Solor menelan ludah. Ia ingin menanggapi, tetapi sebelum sempat membuka mulutnya, sebuah suara mendadak bergema dari balik rak bershaf yang melingkari ruangan.

DUKK! DUKKK!

Koro dan Solor saling berpandangan.

DUKK! DUKKK!

Koro menghela napas, lalu berkata dengan nada curiga, "Masih ada orang di dalam?"

Tanpa menunggu jawaban, ia bergegas menuju rak yang berbentuk seperti gawang melengkung. Di antara benda-benda antik dan gulungan-gulungan peta, ia meraih sebuah tuas kecil tersembunyi di balik tumpukan buku tua. Dengan gerakan cepat, ia menarik tuas itu ke atas.

Tiba-tiba, rak-rak bershaf yang melingkari dinding mulai bergerak.

Glekk-glekk... Glekk-glekk... Glekk-glekk...

Derap pergerakan mekanisme tua yang tertanam di bawah lantai beresonansi di ruangan. Rak-rak tinggi yang menyimpan ratusan senjata, pusaka, dan barang dagangan antik perlahan berputar dalam jalur melingkar. Solor, yang berdiri di dekat meja bundar penuh botol ramuan, sempat terkagum melihat cara kerja pintu rahasia ini.

Saat rak-rak selesai berputar 180 derajat, sebuah tirai hijau yang sebelumnya tersembunyi kini tersingkap, memperlihatkan dua daun pintu melengkung berwarna coklat tua, penuh ukiran elegan yang mengingatkan pada gebyok kerajaan.

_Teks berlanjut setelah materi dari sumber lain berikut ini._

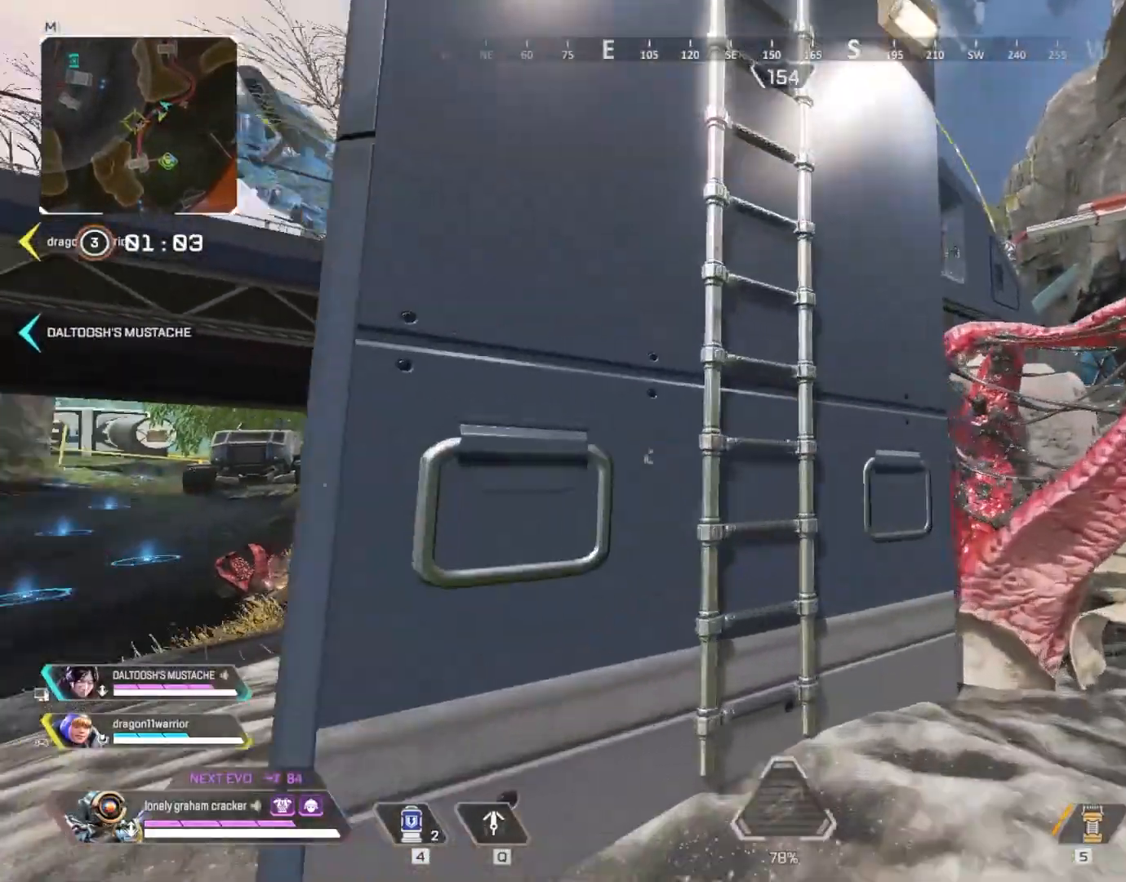
{"keys": ["space", "w"], "mouse": [], "events": [[150, "d", "up"], [217, "space", "down"]]}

Koro menggenggam gagang pintu emasnya, lalu dengan dorongan perlahan, membukanya.

Dari dalam, terdengar suara lemah.

"Maaf... kami tertidur... dia kehabisan tenaga," ujar seorang pria, tampak kelelahan, sedang merangkul temannya yang terhuyung menuju tangga melingkar.

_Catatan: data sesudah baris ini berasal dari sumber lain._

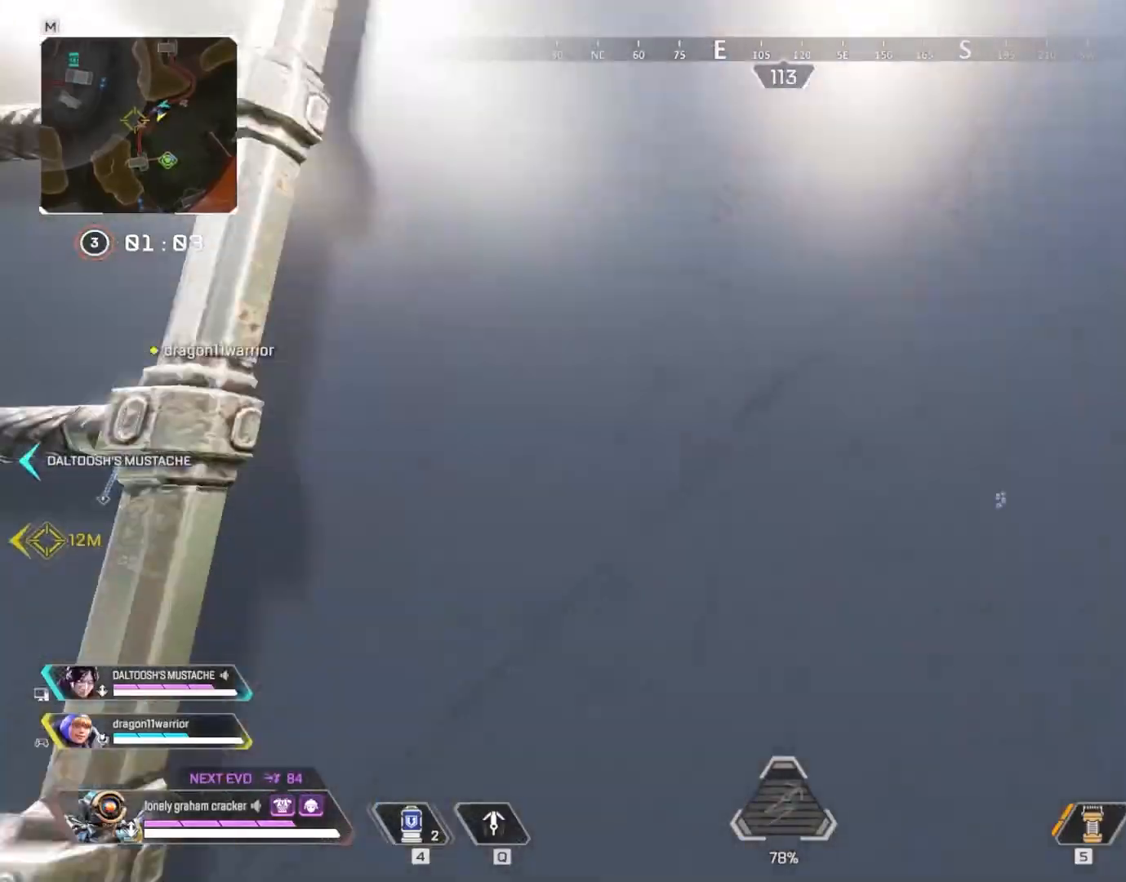
{"keys": ["space", "w"], "mouse": [], "events": []}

Koro hanya menatap mereka, lalu menjawab datar, "Oke."

Solor menyipitkan mata, mencoba memahami situasi, tetapi sebelum sempat bertanya, Koro menoleh padanya dan berkata,

"Ayo, kita bicarakan ini di dalam."

Lalu, tanpa menunggu jawaban, ia melangkah memasuki ruangan rahasia itu.